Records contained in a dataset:
──────────────────────────────
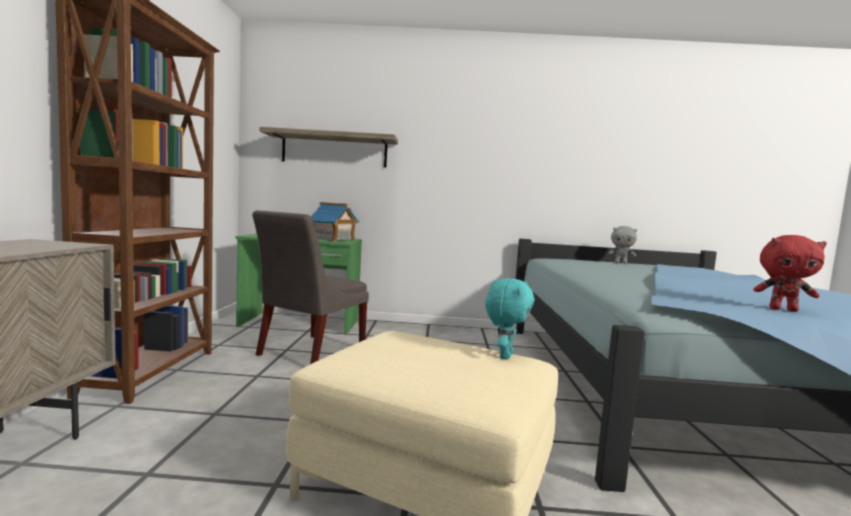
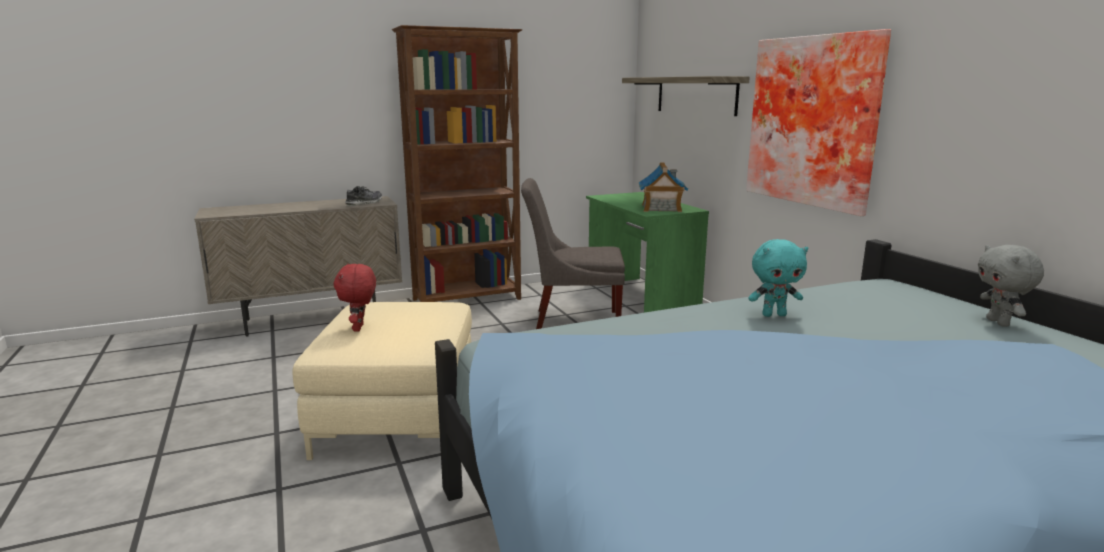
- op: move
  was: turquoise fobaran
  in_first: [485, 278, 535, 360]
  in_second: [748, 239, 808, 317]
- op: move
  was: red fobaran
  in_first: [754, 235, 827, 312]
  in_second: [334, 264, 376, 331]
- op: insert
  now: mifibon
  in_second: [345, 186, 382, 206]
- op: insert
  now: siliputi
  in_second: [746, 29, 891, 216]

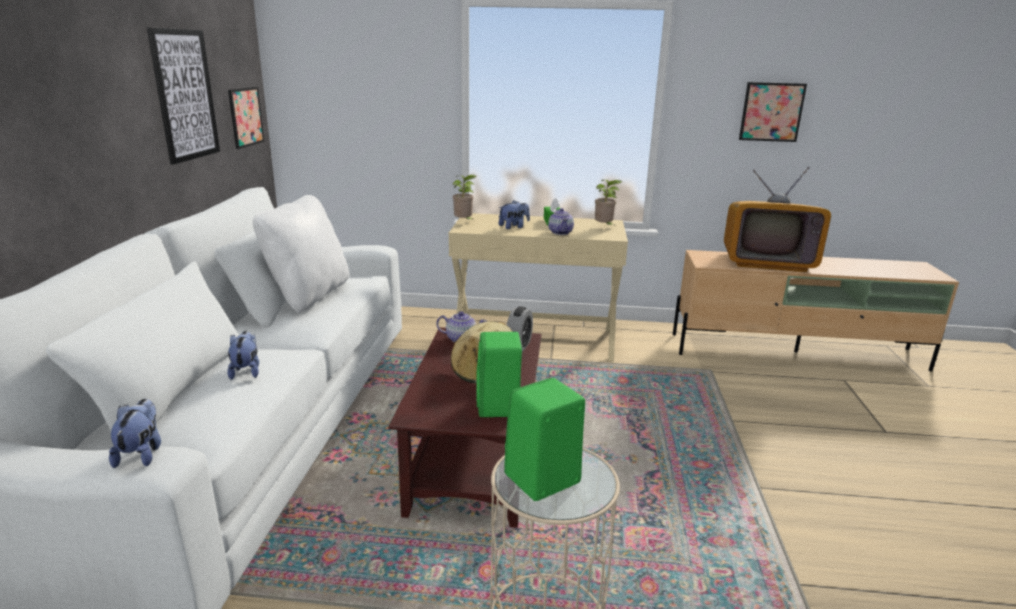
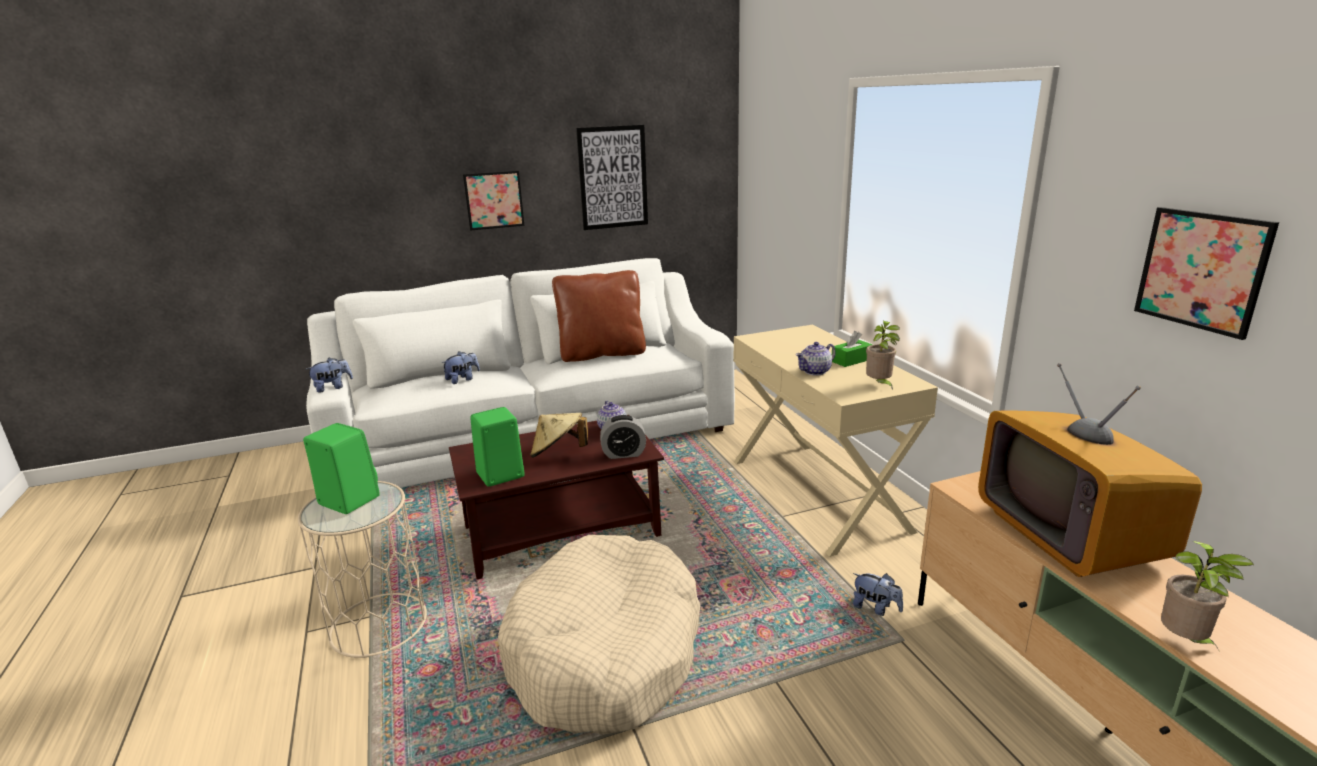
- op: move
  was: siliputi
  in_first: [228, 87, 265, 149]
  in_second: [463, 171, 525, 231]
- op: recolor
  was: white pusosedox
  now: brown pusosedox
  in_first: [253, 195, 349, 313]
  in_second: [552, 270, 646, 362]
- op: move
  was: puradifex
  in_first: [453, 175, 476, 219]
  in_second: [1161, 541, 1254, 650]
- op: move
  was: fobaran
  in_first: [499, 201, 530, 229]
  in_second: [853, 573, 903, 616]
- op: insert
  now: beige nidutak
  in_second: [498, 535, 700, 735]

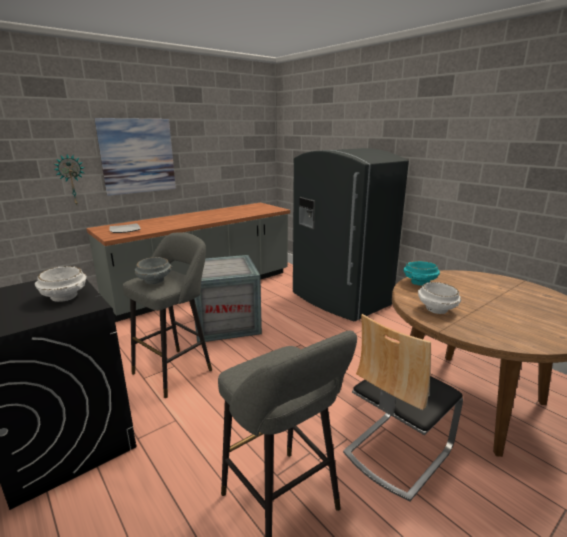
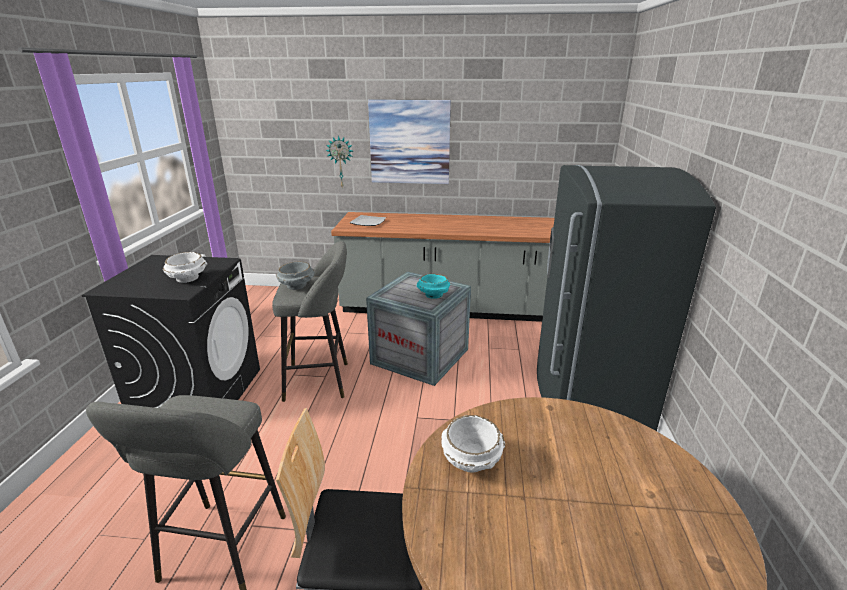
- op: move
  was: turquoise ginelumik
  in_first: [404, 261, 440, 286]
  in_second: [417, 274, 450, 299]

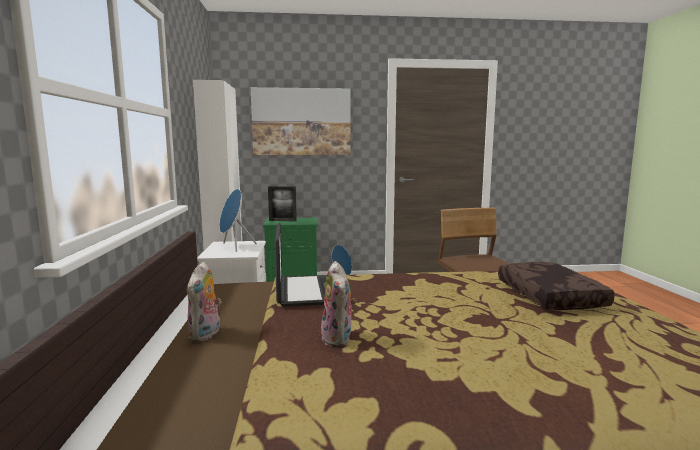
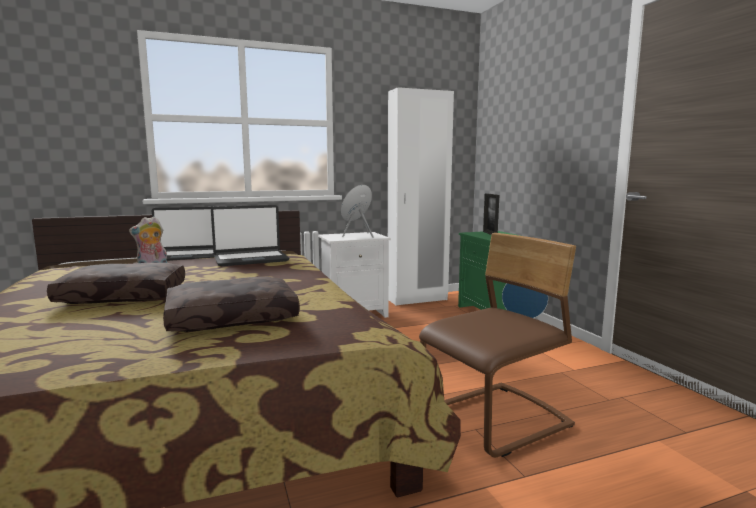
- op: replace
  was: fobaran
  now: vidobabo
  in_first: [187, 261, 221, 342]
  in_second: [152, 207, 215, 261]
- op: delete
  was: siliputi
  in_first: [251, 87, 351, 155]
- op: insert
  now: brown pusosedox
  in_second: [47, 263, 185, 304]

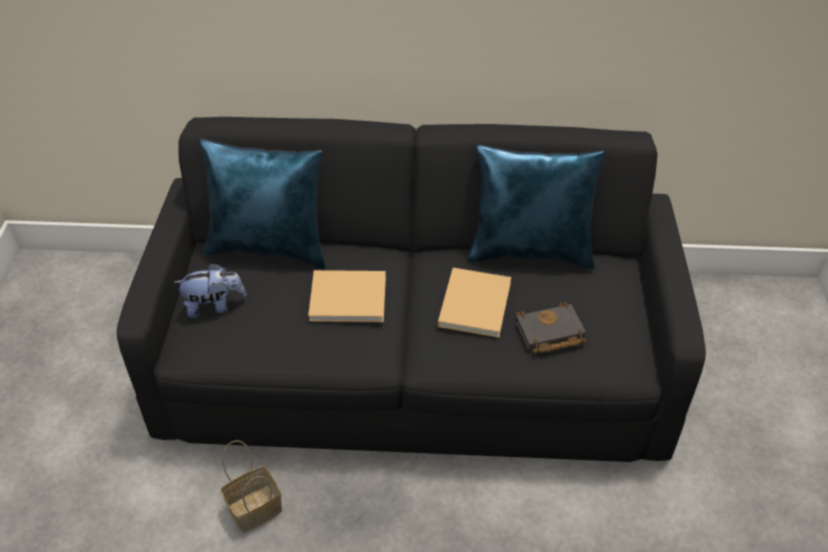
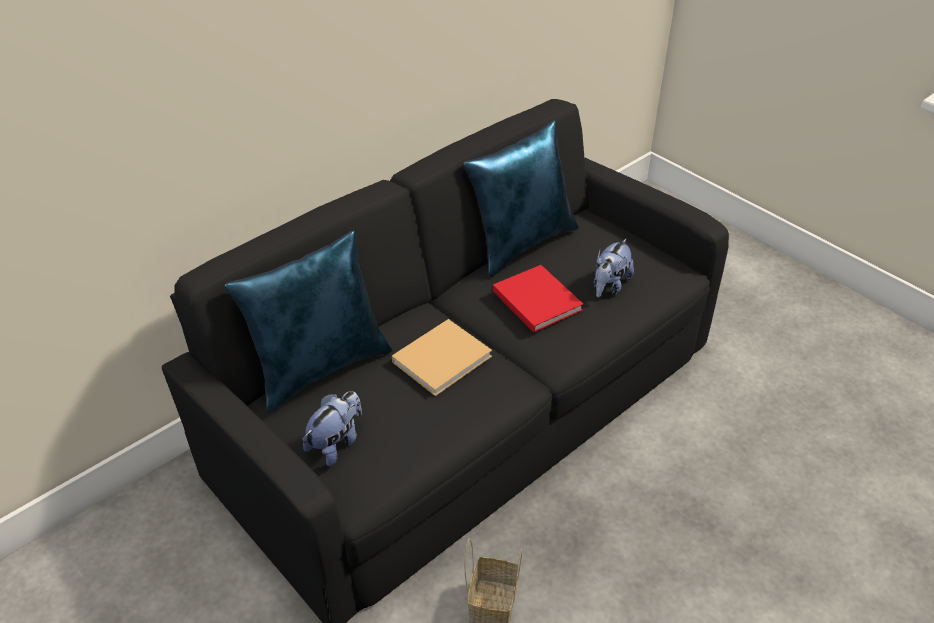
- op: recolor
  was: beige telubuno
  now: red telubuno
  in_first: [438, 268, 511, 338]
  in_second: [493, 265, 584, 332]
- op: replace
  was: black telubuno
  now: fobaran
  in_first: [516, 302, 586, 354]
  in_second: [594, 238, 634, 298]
──────────────────────────────
(EXERCISE PROMPT):
Give every line of the records above again, exactly, and omit the pictures.

(RESULT OF THIS EXERCISE):
- op: move
  was: turquoise fobaran
  in_first: [485, 278, 535, 360]
  in_second: [748, 239, 808, 317]
- op: move
  was: red fobaran
  in_first: [754, 235, 827, 312]
  in_second: [334, 264, 376, 331]
- op: insert
  now: mifibon
  in_second: [345, 186, 382, 206]
- op: insert
  now: siliputi
  in_second: [746, 29, 891, 216]

- op: move
  was: siliputi
  in_first: [228, 87, 265, 149]
  in_second: [463, 171, 525, 231]
- op: recolor
  was: white pusosedox
  now: brown pusosedox
  in_first: [253, 195, 349, 313]
  in_second: [552, 270, 646, 362]
- op: move
  was: puradifex
  in_first: [453, 175, 476, 219]
  in_second: [1161, 541, 1254, 650]
- op: move
  was: fobaran
  in_first: [499, 201, 530, 229]
  in_second: [853, 573, 903, 616]
- op: insert
  now: beige nidutak
  in_second: [498, 535, 700, 735]

- op: move
  was: turquoise ginelumik
  in_first: [404, 261, 440, 286]
  in_second: [417, 274, 450, 299]

- op: replace
  was: fobaran
  now: vidobabo
  in_first: [187, 261, 221, 342]
  in_second: [152, 207, 215, 261]
- op: delete
  was: siliputi
  in_first: [251, 87, 351, 155]
- op: insert
  now: brown pusosedox
  in_second: [47, 263, 185, 304]

- op: recolor
  was: beige telubuno
  now: red telubuno
  in_first: [438, 268, 511, 338]
  in_second: [493, 265, 584, 332]
- op: replace
  was: black telubuno
  now: fobaran
  in_first: [516, 302, 586, 354]
  in_second: [594, 238, 634, 298]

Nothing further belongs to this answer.